## Job item
In the transcript below about the Parler takedown, why is William Murphy glad that the dispute is being settled in the courts? Answer in one to three sentences.

## Extract to read
Professor Bill Murphy discusses the possible antitrust implications to the takedown of the independent social media network Parler. This is The Legal Impact presented by the University of New Hampshire Franklin Pierce School of Law. Now accepting applications for JD graduate programs and online professional certificates. Learn more and apply at law.unh.edu. Opinions discussed are solely the opinion of the faculty or your hosts and do not constitute legal advice or necessarily represent the official views of the University of New Hampshire.

A. J. Kierstead:

So Bill, before we dive into the legality of what happened, just to give a super basic overview, Parler is an independent social media network with a large portion of their users being right-wing and a lot of them previously removed from more mainstream social media providers like Twitter or Facebook. In the wake of the Trump-supporting protests and breaking into the United States Capitol, Amazon, which is Parler's host, took down that service. Bill, what happened after that?

William Murphy:

Okay, well, first I wanted to just say that I want to point out that a free democracy depends on adherence to the rule of law. And I'm glad to see that this dispute is happening in the courts with the rules of evidence and with legal principles that are argued by both sides, rather than by violence in the streets. But this case also is more than this case. This has a lot in common with what we've seen in a number of places where there's increasing concerns about the power exercised in the marketplace by a small number of technology giants. We've had congressional hearings, we've had European hearings on this, we've had a number of cases as you know. The FTC and the Department of Justice, as well as a number of states, have sued various players in this marketplace. We have a private plaintiff complaining about the actions taken against them by one of these tech giants.

A. J. Kierstead:

Because essentially, I mean, these tech giants holds, I don't want to say a monopoly, but essentially it feels like a monopoly when it comes to the end user. Very few of these services have competitors that are at their level and when it comes to Amazon Web Services, there's Azure, there's a couple others, but there's very few alternatives that people can just jump off of.

## Data shown

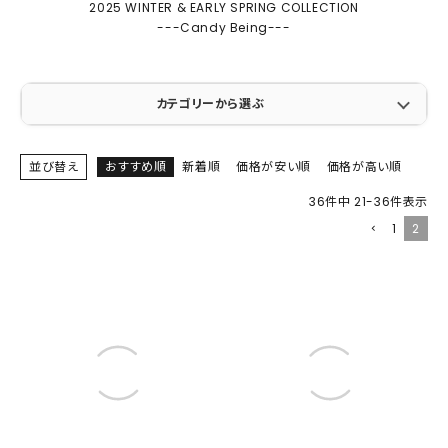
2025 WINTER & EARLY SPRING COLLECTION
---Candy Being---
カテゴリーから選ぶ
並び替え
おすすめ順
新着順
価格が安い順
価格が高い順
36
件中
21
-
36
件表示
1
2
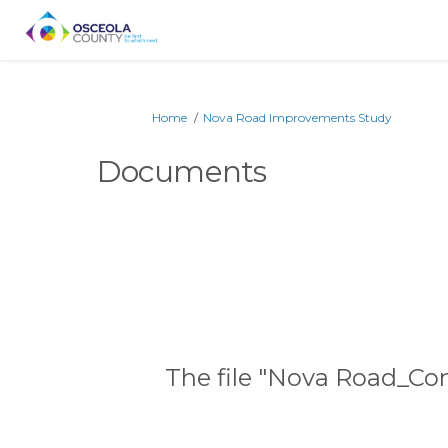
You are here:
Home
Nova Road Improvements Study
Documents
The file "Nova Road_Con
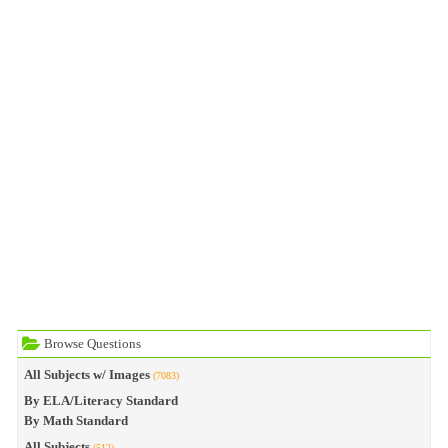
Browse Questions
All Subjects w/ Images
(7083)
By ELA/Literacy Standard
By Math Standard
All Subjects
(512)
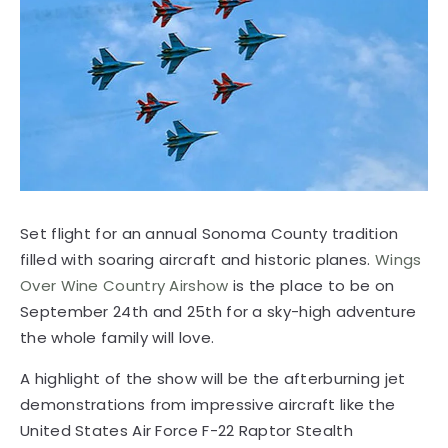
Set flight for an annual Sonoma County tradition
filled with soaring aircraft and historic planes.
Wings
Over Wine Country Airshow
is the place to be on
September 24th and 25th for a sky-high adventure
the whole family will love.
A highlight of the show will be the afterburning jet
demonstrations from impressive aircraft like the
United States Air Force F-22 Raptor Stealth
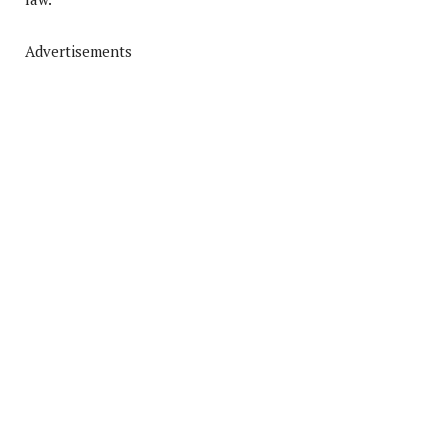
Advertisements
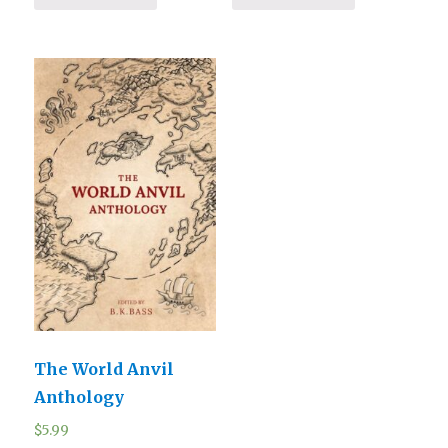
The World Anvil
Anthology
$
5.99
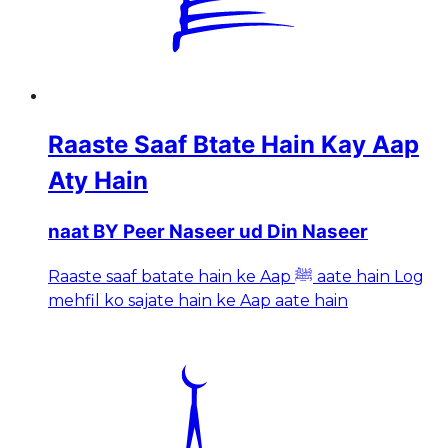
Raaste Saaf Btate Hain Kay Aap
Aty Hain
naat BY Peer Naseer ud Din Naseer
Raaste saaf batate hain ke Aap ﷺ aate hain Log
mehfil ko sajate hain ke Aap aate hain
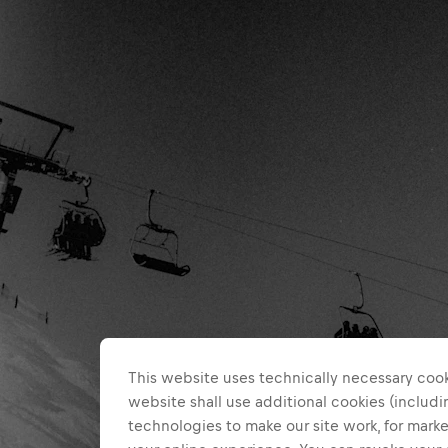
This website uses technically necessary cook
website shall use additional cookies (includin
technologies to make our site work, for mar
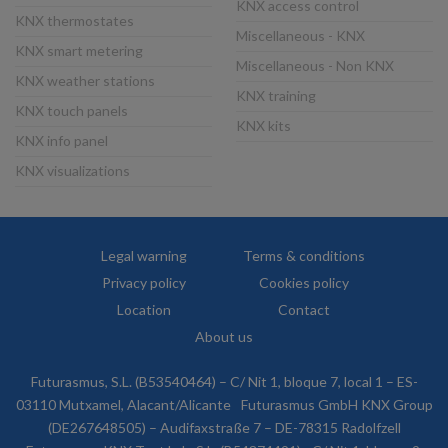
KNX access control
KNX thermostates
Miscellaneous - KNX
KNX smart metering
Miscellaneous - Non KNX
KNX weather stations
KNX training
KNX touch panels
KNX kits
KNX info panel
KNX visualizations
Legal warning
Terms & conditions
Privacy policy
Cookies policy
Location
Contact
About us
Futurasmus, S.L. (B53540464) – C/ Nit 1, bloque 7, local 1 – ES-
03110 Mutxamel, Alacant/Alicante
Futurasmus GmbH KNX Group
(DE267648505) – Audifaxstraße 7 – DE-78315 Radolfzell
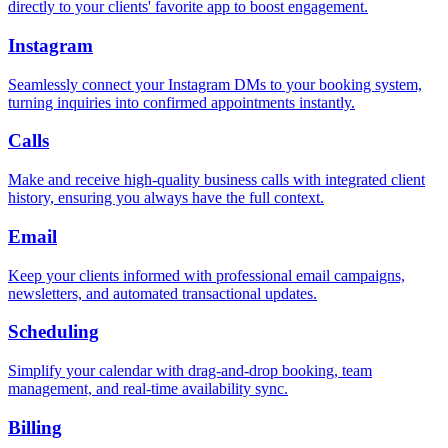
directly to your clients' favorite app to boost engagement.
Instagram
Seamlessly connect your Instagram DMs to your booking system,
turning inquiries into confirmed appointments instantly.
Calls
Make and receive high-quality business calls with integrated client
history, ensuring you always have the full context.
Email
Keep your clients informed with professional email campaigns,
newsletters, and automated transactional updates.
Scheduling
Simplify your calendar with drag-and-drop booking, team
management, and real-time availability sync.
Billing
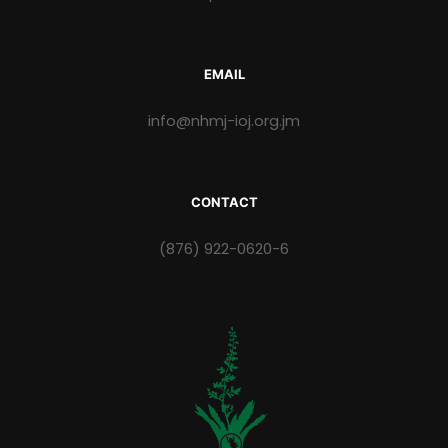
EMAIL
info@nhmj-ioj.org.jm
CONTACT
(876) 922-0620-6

==

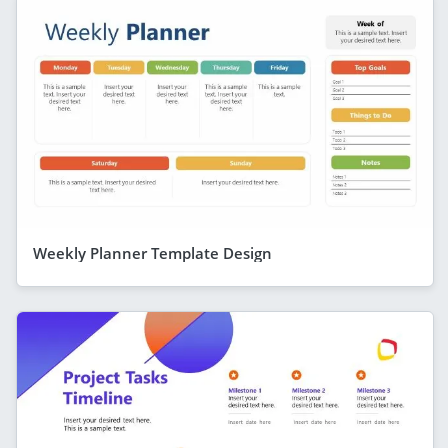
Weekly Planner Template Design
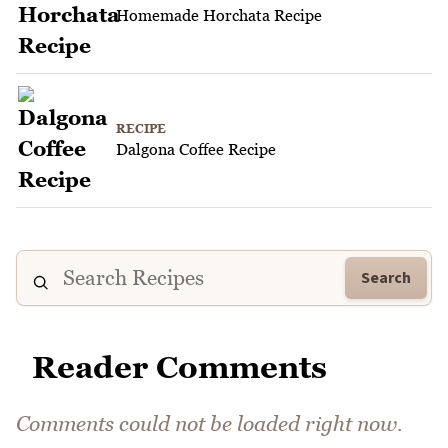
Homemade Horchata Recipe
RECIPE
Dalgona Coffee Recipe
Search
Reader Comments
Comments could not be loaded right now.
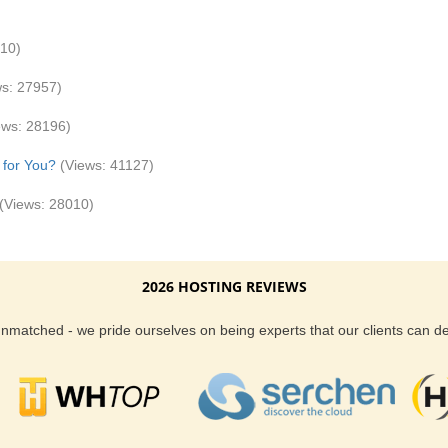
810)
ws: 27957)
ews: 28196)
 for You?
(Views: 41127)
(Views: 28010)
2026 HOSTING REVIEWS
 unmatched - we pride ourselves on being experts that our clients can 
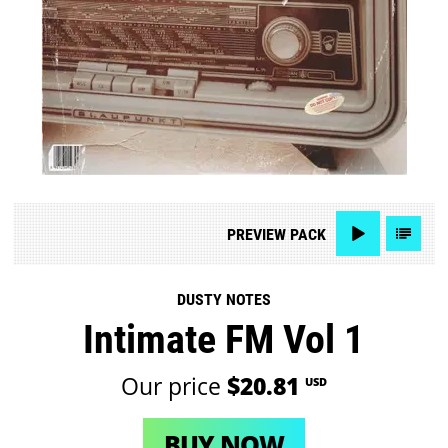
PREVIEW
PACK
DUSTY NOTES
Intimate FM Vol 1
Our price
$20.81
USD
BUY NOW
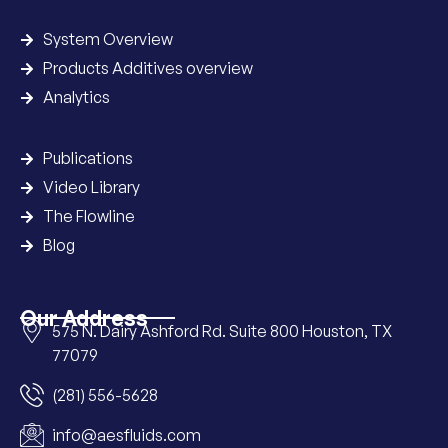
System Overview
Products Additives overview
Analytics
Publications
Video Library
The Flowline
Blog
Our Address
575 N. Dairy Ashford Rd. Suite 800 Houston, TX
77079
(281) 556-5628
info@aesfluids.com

## Exercise answer
He says that a free democracy depends on adherence to the rule of law. In the courts, the dispute is handled under the rules of evidence, with legal principles argued by both sides, rather than by violence in the streets.